**Task objective:**
List each line in the items below that contains the string "displayed".

Figure understanding tasks:
+-------+

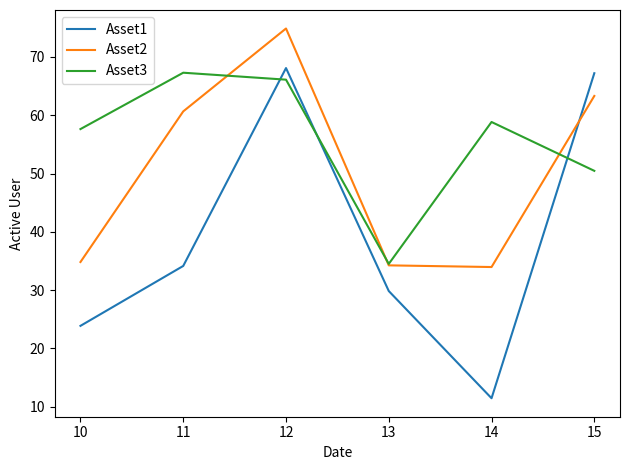

Reading left to right, list all the values displayed in this chart.

Asset1: 10=23.9	11=34.2	12=68.1	13=29.9	14=11.5	15=67.2
Asset2: 10=34.8	11=60.7	12=74.9	13=34.3	14=34.0	15=63.3
Asset3: 10=57.6	11=67.3	12=66.1	13=34.5	14=58.8	15=50.5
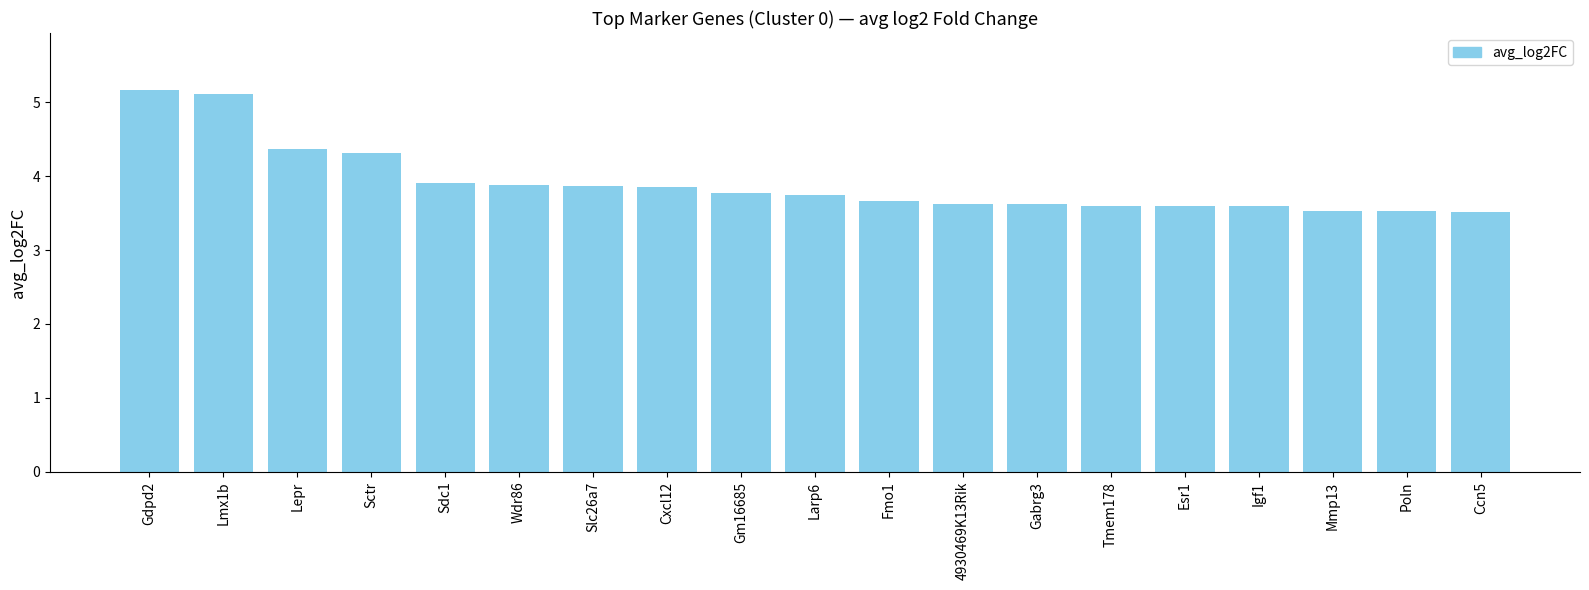

What is the smallest value displayed?

3.5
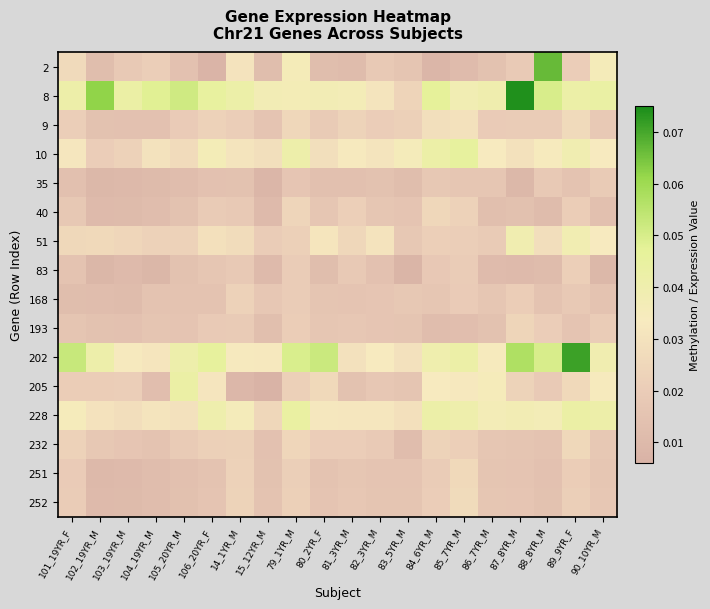

Rank the series at 103_19YR_M from highest to lowest value.

8, 202, 228, 51, 10, 205, 2, 232, 9, 193, 168, 252, 40, 251, 83, 35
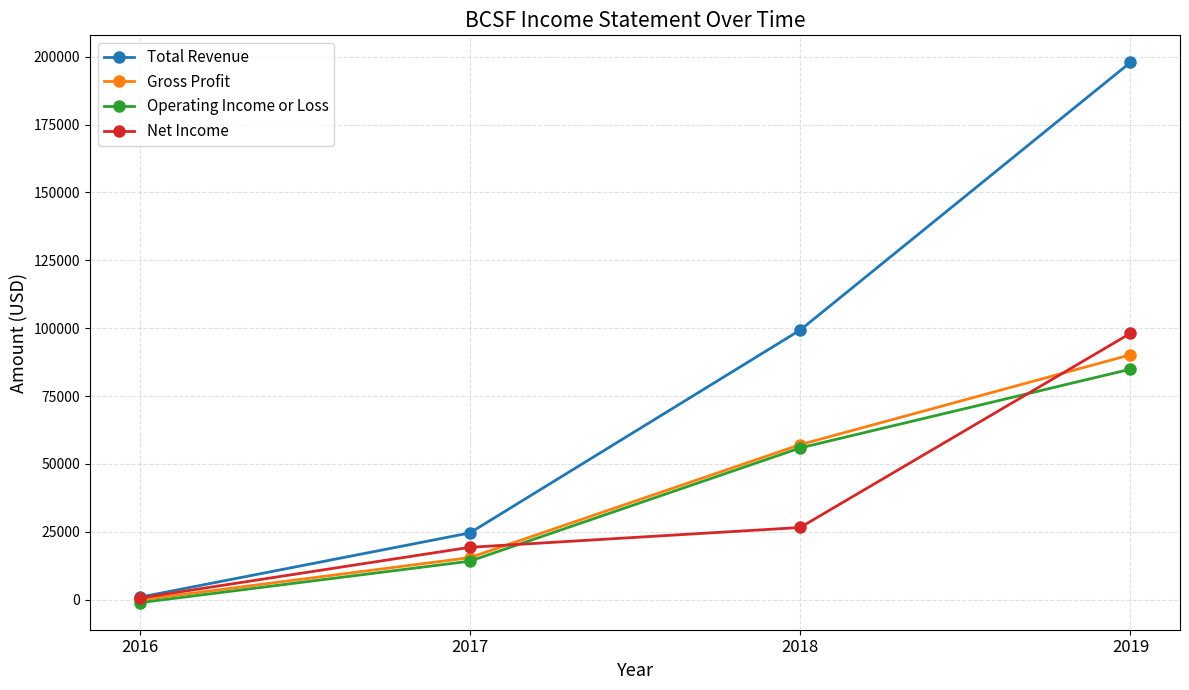

Count the number of data series in this chart.

4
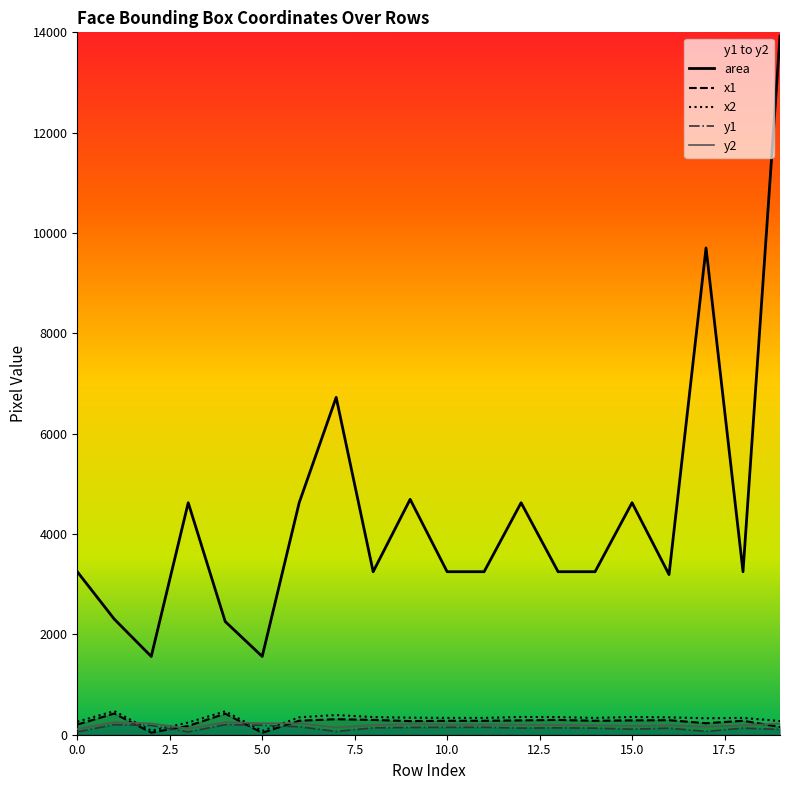

At which category does x2 reach its first local peak?

1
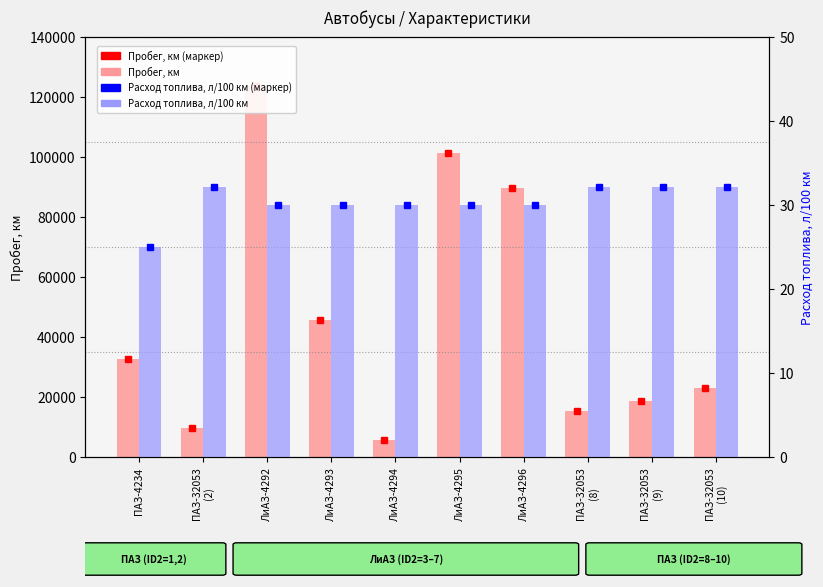

What is the minimum value for Пробег, км?

5631.0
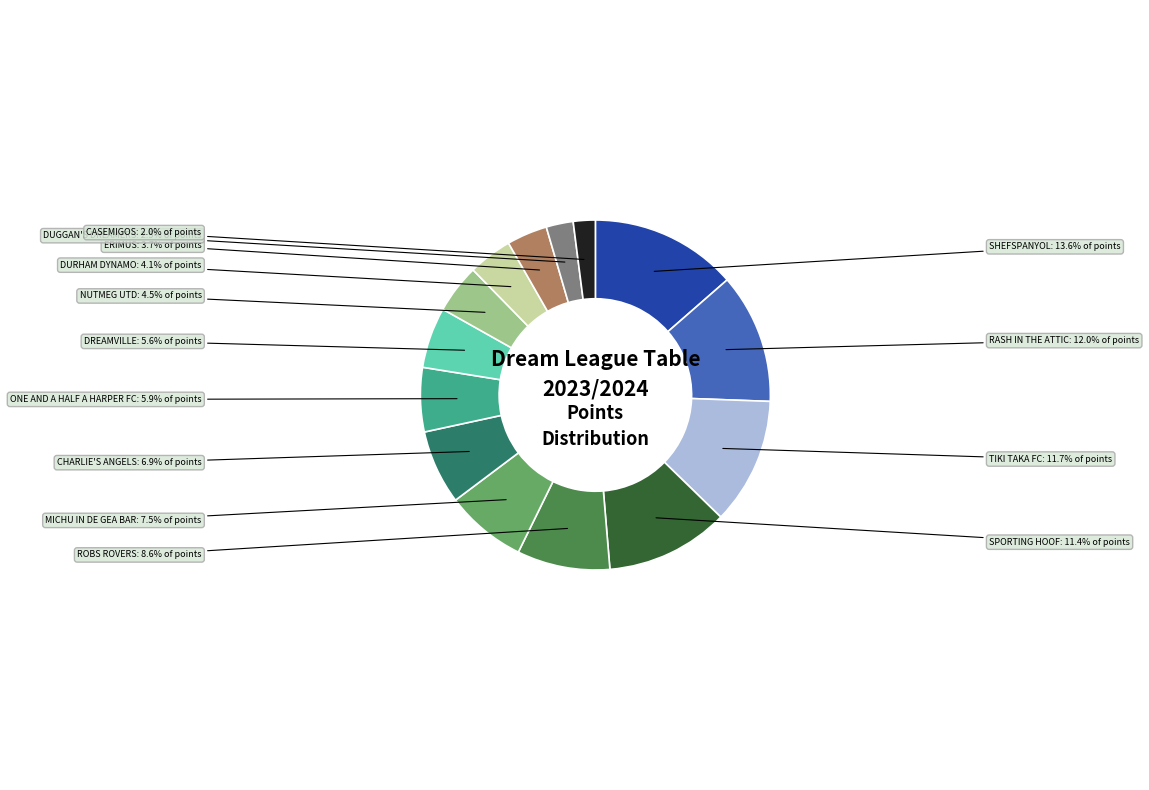

Does any single category account for the majority?

No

+-------+

**Exercise solution:**
Reading left to right, list all the values displayed in this chart.
What is the smallest value displayed?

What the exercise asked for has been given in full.